Students’ life-saving skills tested near Lake Michigan

Ottawa County

GRAND HAVEN TOWNSHIP, Mich. (WOOD) — While it was a day at the beach for dozens of Careerline Tech Center students Monday, what they learned wasn’t easy.

Nearly 50 CTC students showed up at Kirk Park for life-saving simulations led by Grand Haven Township Fire and Rescue crews. The beach scenarios are part of the class’s “simulation week,” aimed at better preparing students for an emergency.

“This is a great opportunity for them to take the classroom instruction and now make it a little bit more real,” said lead instructor Kim Schrader. “That’s probably one of the most exciting parts about today — not only to use their knowledge, start to put it into a more realistic situation, but then hearing from alumni who felt the same way they did — some as little as a year ago.”

Keagan Langworthy is a Grand Haven Township firefighter. Last year he was one of Schrader’s students.

Langworthy says connecting with professionals as a student is valuable.

“You can learn it from the book, but when you go out, a patient it isn’t going to be by the books. Something is going to be different,” Langworthy said. “Today will kinda help the students understand more of what a situation like this is really like.”

Being a firefighter fresh out of high school comes with challenges, but Langworthy wants people to judge him by his passion, not his age.

“When there’s a patient or situation going on, it really doesn’t matter what age you are,” he said. “I don’t think age really determines how good you are at your job.

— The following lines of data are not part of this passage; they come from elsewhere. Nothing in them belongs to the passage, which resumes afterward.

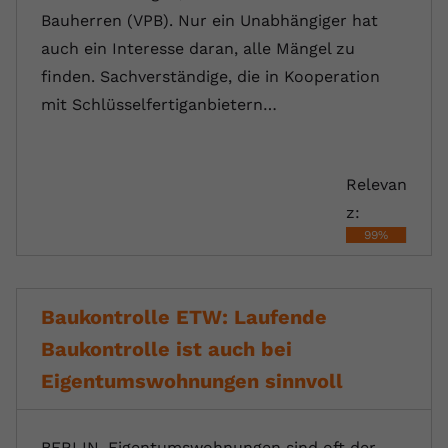
Bauherren (VPB). Nur ein Unabhängiger hat
auch ein Interesse daran, alle Mängel zu
finden. Sachverständige, die in Kooperation
mit Schlüsselfertiganbietern…
Relevan
z:
99%
Baukontrolle ETW: Laufende
Baukontrolle ist auch bei
Eigentumswohnungen sinnvoll
BERLIN. Eigentumswohnungen sind oft der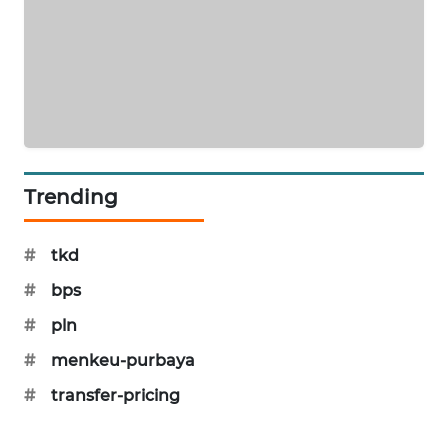
KARING
NEWS
JURNAL
MARITIM
HUMBANG
NEWS
Trending
GARONGGANG
#
tkd
NEWS
#
bps
FISUELRI
#
pln
ID
#
menkeu-purbaya
ENERGI
#
transfer-pricing
NEWS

It’s kinda, you know, however passionate you are about it.”

Langworthy and others from the Grand Haven Township Fire & Rescue Department set up a variety of first aid and rescue challenges for the students, including responding to a cardiac arrest on the beach, falling down a dune and breaking your leg, and rescuing a mannequin off a dune.

CTC senior Chap Morris says the hands-on experience they gained Monday will help them all down the road.

“When the time comes, now that I’ve actually seen a patient on the beach before and I’m actually going to be working it, I feel a lot more confident,” Morris said.

Schrader says with students hungry for knowledge and alumni ready to teach, the future looks bright.

“It’s exciting to see the passion that they have,” she said. “Knowing that they’re going to give back to their community. We’re seeing that already with the alumni who are back and they’re ready to give back.”